The companies – Teros, NetContinuum, SPI Dynamics, Citadel and GuardedNet – have created the Application Vulnerability Description Language project, in order to create a way for their software to exchange messages about security holes.

For a standards process to be initiated by a group of private startups is a rare occurrence indeed, but the companies feel confident they can attract big names to their cause. Several firms are expected to express support this week.

For long term sustained support we would need the big application platform vendors, Wes Wasson, NetContinuum’s chief strategy officer, told ComputerWire, the BEAs and Microsofts of the world.
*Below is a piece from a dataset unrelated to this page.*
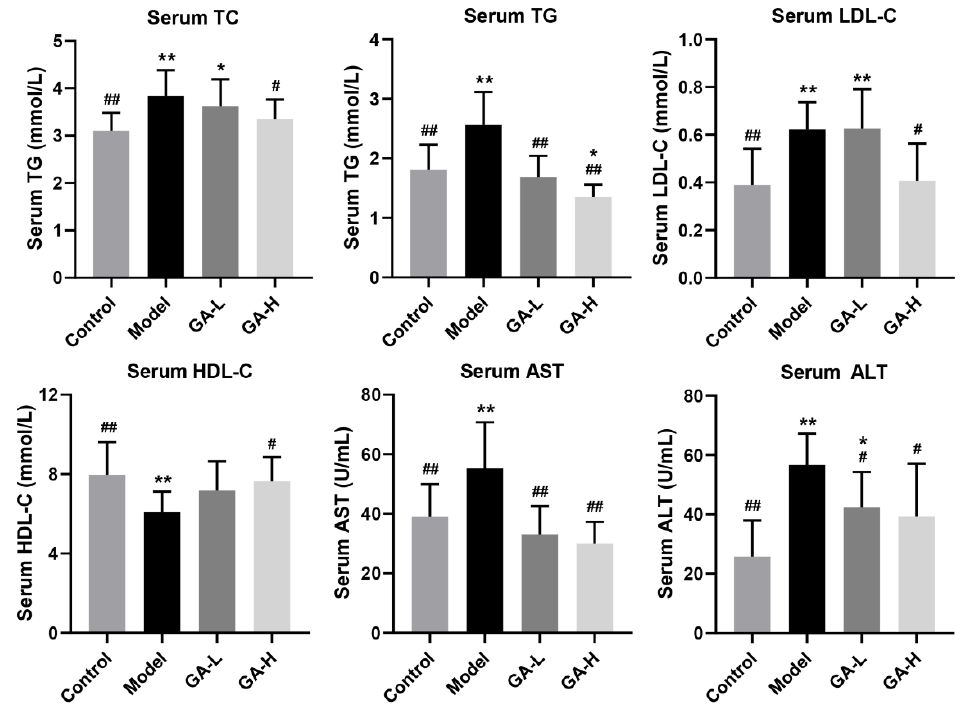
Figure 2. Effects of GA intervention on the serum biochemical parameters (TC, TG, LDL-C, HDL-C, AST and ALT) in mice with excessive alcohol intake. Values were expressed as mean ± SD, and ## p < 0.01 and # p < 0.05, versus the model group; ** p < 0.01 and * p < 0.05, versus the control group.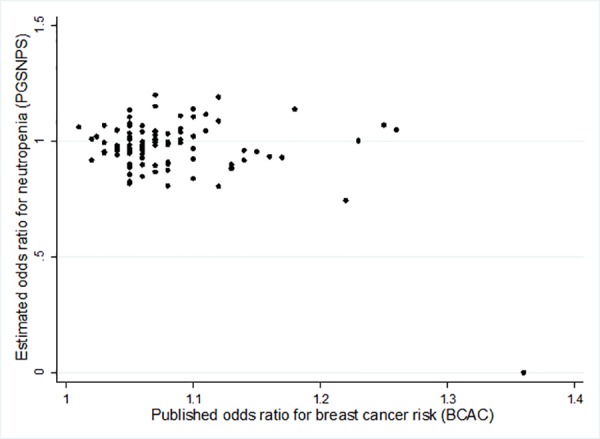
Scatter plot comparing variant-associated odds ratios for breast cancer risk, published by the Breast Cancer Association Consortium (BCAC), with odds ratios for neutropenia risk estimated in the Pharmacogenetic SNPs (PGSNPS) study.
SPI’s CEO Brian Cohen added: The fact is, there aren’t any large companies in this space. Most of the large security companies are focused on network-level security problems, while application security is a problem being tackled by startups.

AVDL will be used in four types of product, technical committee co-chairs NetContinuum and SPI said – application vulnerability assessment, remediation and patch management, application security gateways and security event management.

These four categories (find, fix, block, report) are all represented by the five companies involved in the project. Teros and NetContiuum compete in the block category, Citadel fixes, GuardNet reports and SPI finds.

Wasson said that the companies expect the first version of AVDL to be finished by the end of the year, but that pre-standard versions of the spec will be incorporated in products from the participating companies before then.

The spec will provide a common way to classify application vulnerabilities. For example, a vulnerability assessment tool could find a security hole, and create a file that could be read by a security gateway or a remediation system.

AVDL will not tread on the toes of other common vulnerability description specs such as CVE or VulnXML, the co-chairs said. We’re taking it to the next level, Wasson said. It’s not so much about researchers classifying new vulnerabilities, as about working with that information in a live network.